[Information]

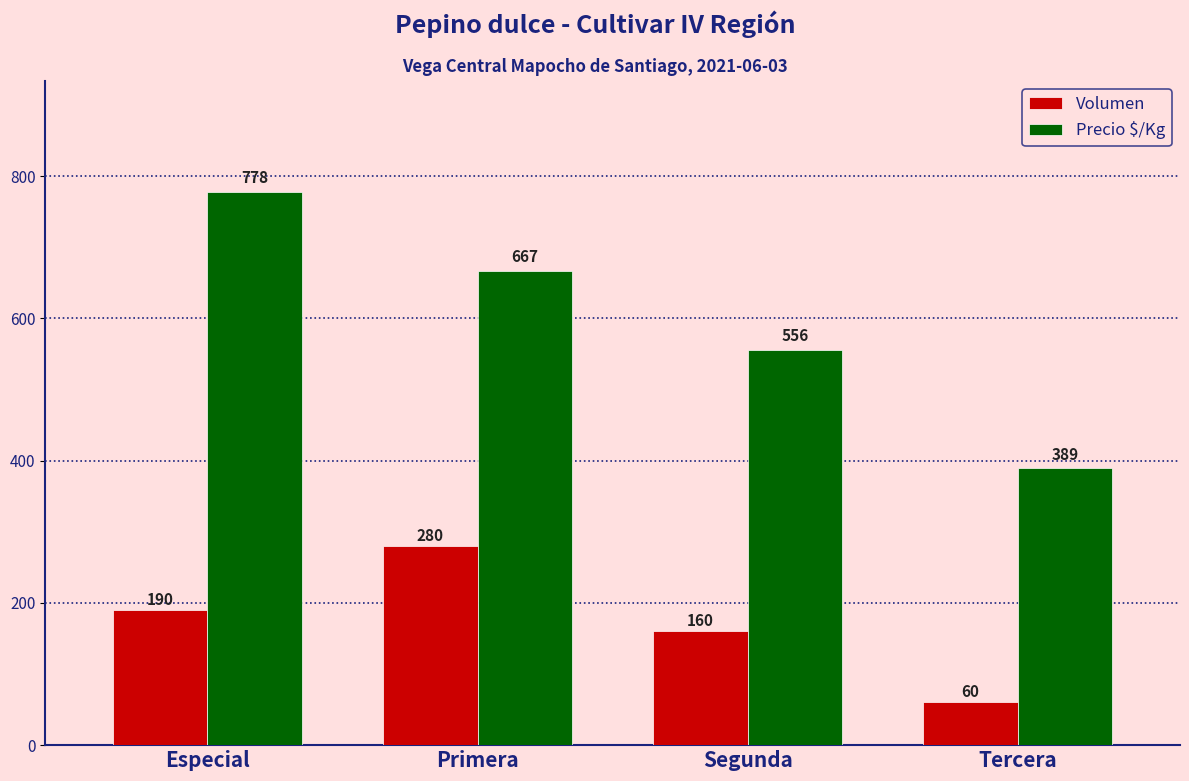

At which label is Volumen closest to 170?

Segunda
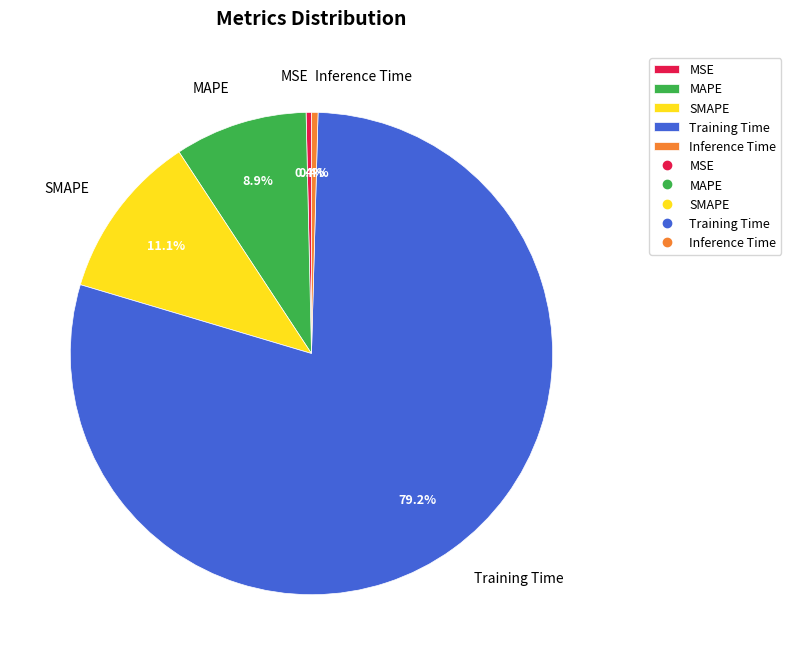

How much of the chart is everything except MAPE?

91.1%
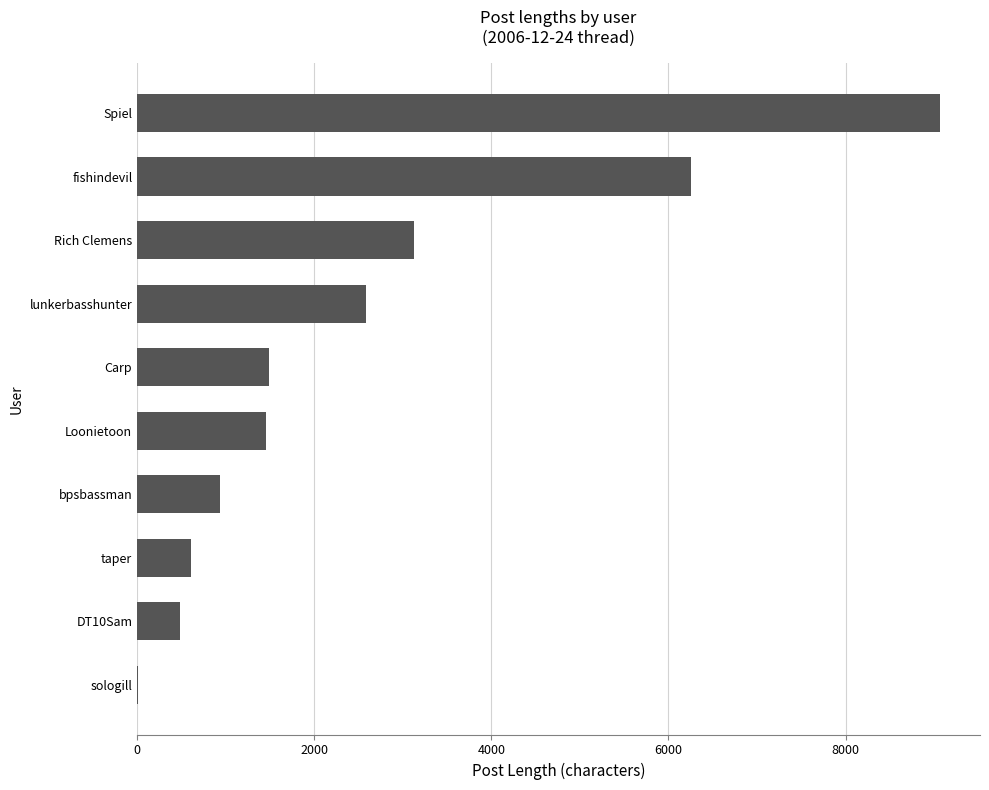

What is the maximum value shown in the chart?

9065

[/Information]

Task prompt:
Copy out every one of the lines above word for word, without the pictures.

Task answer:
At which label is Volumen closest to 170?

Segunda

How much of the chart is everything except MAPE?

91.1%

What is the maximum value shown in the chart?

9065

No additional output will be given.